Свинья не съест, но выдаст: никто, кроме главврача, не знал о его инфаркте. По крайней мере, до этой минуты он думал, что никто. А о том, что, по мнению кардиологов, второго инфаркта он может не пережить, знал только Христофоров, да и то не верил.
— Я получаю терапию, состояние удовлетворительное и даже более того — хорошее, но так в карточках писать не принято.
— Кожные покровы чистые, живот мягкий, безболезненный, — продолжила в тон ему Маргарита.
— Стул нормальный, со слов мамы, явка тридцатого февраля, — закончил Христофоров. — Откуда вы знаете о моих болячках?
Маргарита пожала плечами.
— Я чувствую себя так, будто присутствую при медленном самоубийстве, — не удержалась она, когда принесли горячее и Христофоров еще раз опрокинул стопку. За здоровье, разумеется.
— Составите компанию? Давайте закажем вам горячее, раз уж вы зашли. У вас ко мне дело?
— Да. Только не удивляйтесь…
— Валяйте, я привычный, — хохотнул Христофоров. — Если вам удастся меня удивить, это будет последняя на сегодня стопка.
Он покачал зажатую в пальцах стопку и выжидающе уставился на Маргариту.
— Я с самого начала не случайно обратилась к вам за помощью. Не только потому, что у вас больше опыта, фантазии и таланта. С этой девочкой не все так просто. Меня назначили ее лечащим врачом, но я не могу объективно к ней относиться.
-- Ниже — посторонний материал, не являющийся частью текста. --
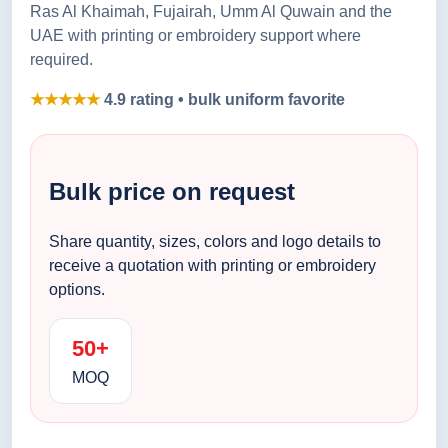
Ras Al Khaimah, Fujairah, Umm Al Quwain and the
UAE with printing or embroidery support where
required.
★★★★★
4.9 rating • bulk uniform favorite
Bulk price on request
Share quantity, sizes, colors and logo details to
receive a quotation with printing or embroidery
options.
50+
MOQ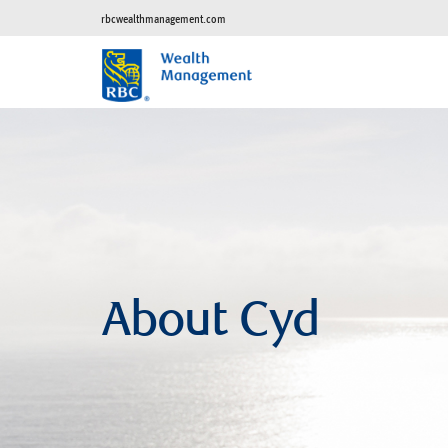
rbcwealthmanagement.com
About Cyd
— Что за конспирологические игры, — насупился Христофоров. — Выкладывайте. Я и так на нее столько времени убил. Зад бы надрать, как откачали, и домой отправить, пусть предки с ней разбираются. Вырастят аленький цветочек, а мы потом — поливай. Я видел ее историю болезни: ну напилась таблеток, ну не знает почему. Бывает. Я вот тоже напьюсь и не могу себе объяснить, зачем это сделал, вроде не собирался…
— Мне неприятно признаваться вам в этом, но Злата — внебрачная дочь моего бывшего мужа.
— Бориса Вячеславыча? — переспросил Христофоров. — Нашего однокурсника?
— У меня один муж, — заверила Маргарита. — Был.
— Один ноль в вашу пользу. Я уже чувствую себя героем индийской мелодрамы.